Just split with my boyfriend of 4.5 years....

I know it sounds cruel maybe ask him not to text again fir a month unless important as it will be harder for you both, you'll want to reply as you feel for him? I don't know I expect he's hurting so it's hard all round.
Been on both sides the ender and the ended and there's no easy answer just do what's best for you and your lil guy :) ((( hugs))) xxx
 
I really am overwhelmed by all of your kind words, it means alot.

I went round his house this morning while he was at work, like we'd arranged, so I could drop his stuff off and leave his house key. He'd left me my key, two packs of peanut butter cups which are my favourite, and letter that made me cry.

I feel like a grade A cow to put him through all this pain. Its not even like he'd done anything wrong, he was always so kind and considerate, but it just wasn't working anymore you know?

Meh. I'll stay strong. And the food cupboard has remained shut. If anything Im undereating at 15 points a day, but even they were forced.

Ill stop moaning now. Thank you all so much for caring. Youre all the best xxx
Aww hunnie I feel your pain, honestly. Its awful to have to do something but if something isn't working then whats the point in trying to force it to when you're not completely happy? You'd then only be lying to yourself and him, which is never good. I think you've done the best thing by being so brave and ending it. If the relationship is not what you truely want in your heart then its probably not meant to be.
Its a shame that its had to end this way but you cannot help your feelings. And you've done the best thing by him too as he will be able to move on and find the fulfilling relationship we all desire - as you will too.

Your Mr Right is out there somewhere - its just finding him, and when you do, you'll know in your heart that its right.

Good luck and I'm sending you lots of love, you seem like a lovely girl with an understanding heart. :) XX
 
it always gets worse before it gets better and it always gets better!

hugs xx
 
But that feeling doesn't last forever in the very best of relationships. I think the maximum is about 5 years - with most losing it much before that.

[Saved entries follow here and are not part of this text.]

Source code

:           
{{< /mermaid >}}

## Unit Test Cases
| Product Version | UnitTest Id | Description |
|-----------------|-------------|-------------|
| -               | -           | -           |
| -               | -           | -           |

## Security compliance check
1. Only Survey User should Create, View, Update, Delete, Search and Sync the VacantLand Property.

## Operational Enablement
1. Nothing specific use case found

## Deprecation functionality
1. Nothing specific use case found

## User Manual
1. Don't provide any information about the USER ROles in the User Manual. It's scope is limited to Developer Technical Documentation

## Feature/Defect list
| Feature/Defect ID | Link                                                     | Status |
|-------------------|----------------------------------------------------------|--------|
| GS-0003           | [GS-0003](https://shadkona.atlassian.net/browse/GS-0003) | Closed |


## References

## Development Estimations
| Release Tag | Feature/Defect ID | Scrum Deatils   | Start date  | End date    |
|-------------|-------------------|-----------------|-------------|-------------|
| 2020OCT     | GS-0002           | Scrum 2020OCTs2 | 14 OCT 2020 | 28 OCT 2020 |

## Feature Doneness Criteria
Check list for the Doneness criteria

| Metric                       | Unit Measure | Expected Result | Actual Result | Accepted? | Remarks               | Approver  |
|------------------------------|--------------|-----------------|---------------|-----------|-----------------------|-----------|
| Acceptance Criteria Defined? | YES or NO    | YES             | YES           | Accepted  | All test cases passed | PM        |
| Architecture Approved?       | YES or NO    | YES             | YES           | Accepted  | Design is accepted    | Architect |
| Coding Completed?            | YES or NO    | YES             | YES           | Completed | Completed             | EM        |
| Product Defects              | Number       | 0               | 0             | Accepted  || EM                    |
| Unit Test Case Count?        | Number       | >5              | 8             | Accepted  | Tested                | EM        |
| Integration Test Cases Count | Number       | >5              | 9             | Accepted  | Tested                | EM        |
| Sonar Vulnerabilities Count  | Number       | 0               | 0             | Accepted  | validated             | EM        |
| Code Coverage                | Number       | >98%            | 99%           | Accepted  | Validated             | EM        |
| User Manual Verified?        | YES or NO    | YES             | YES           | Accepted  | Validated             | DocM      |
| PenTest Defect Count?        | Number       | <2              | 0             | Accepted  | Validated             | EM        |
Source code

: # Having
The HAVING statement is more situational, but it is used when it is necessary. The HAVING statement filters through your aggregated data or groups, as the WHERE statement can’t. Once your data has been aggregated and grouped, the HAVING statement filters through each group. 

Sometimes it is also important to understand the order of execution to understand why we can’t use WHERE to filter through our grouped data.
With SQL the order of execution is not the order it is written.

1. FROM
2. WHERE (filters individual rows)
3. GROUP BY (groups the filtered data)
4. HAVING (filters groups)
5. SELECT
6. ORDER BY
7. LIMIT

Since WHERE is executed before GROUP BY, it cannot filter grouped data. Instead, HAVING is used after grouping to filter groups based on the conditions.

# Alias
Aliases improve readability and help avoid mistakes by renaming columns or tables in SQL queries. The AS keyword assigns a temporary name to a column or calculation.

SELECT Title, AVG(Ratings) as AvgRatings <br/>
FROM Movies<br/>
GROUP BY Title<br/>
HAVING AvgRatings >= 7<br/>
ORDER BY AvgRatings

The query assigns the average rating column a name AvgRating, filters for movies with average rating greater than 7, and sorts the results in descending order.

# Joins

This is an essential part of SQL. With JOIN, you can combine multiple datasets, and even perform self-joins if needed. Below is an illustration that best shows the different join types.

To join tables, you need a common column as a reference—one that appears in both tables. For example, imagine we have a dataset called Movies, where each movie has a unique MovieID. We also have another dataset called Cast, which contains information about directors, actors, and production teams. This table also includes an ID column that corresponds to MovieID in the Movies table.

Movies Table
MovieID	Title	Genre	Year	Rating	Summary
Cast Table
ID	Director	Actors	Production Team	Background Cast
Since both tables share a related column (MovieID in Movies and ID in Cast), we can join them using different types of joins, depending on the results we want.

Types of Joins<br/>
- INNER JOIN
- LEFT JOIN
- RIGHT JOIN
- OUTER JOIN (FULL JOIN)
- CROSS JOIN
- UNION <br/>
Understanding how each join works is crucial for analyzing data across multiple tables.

In some cases it can be prolonged by being mixed up with insecurity and tension, which is largely responsible for the very early intense feelings of need for that person.

I'd think carefully about whether this is a strong enough reason to break up, or whether this is simply part of your natural pattern of emotional chronology in any relationship. You may find every partner stops having the "in love" effect on you after 3 years, due to the way your own emotions settle when you are sure of someone and things are going well.

This is probably what is responsible for some people being more attracted to the less reliable men - the in-love feeling is prolonged by not feeling totally secure in the relationship.
 
Thanks chick. To be honest, Ive only had two REAL relationships, my first was from the age of 16-22, we lived together, and it was very firey with lots and LOTS of arguments and aggro. We lived together too, eventually we ended up like brother and sister, no intimacy. I had a *very* brief fling after that ended which resulted in my gorgeous son. so I was a single mum with the odd bloke here and there which never lasted longer than a few weeks then met my last bloke in 2006 when I was 27. After 6 months of him playing mind games and not seeming all that interested he fell for me hard and its been settled like that ever since. We dont even argue, we get on so well. Unfortunately, Ive realised I love him like I love my friends - I want him in my life but I dont want all the intimate stuff that comes with boyfriend/girlfriend type thing, you know? I cant really explain myself very well lol

Urrrrgh I just read that back, I sound like a rubbish person heh heh
 
The important thing is to be honest with *yourself* about why you do what you do. If you find a cosy companionship feeling claustrophobic, then it's perfectly legitimate to stick to more heady but less "comfortable" relationships. The only thing I would say is that in that case it might be good to try not to let your son get attached to your boyfriends, as they're unlikely to become a long-term part of his upbringing.
 
I TOTALLY agree with you there. I didnt introduce him to my son for a while and even then they werent involved, we saw each other at weekends while my son was with his dad, he saw him from time to time but its really over the last two years theyve spent more time together. I hate hearing about these women who get together with someone and within a week their child is calling this bloke daddy, until the next bloke comes along. Thats awful and Id never do that xx
 
Sorry you have been feeling low about the break up but if it wasnt working for you then best to end it now than hang on. Only you know how you feel inside and although it is difficult now for both of you it will get better. You have no need to feel guilty about ending the relationship, after all even with the best of intentions sometimes things just are not meant to be.

Hope things pick up soon and be kind to yourself xx
 
Awww thanks V. Im feeling a bit better today but I know I need to see him again at some point to return some more stuff that I forgot about.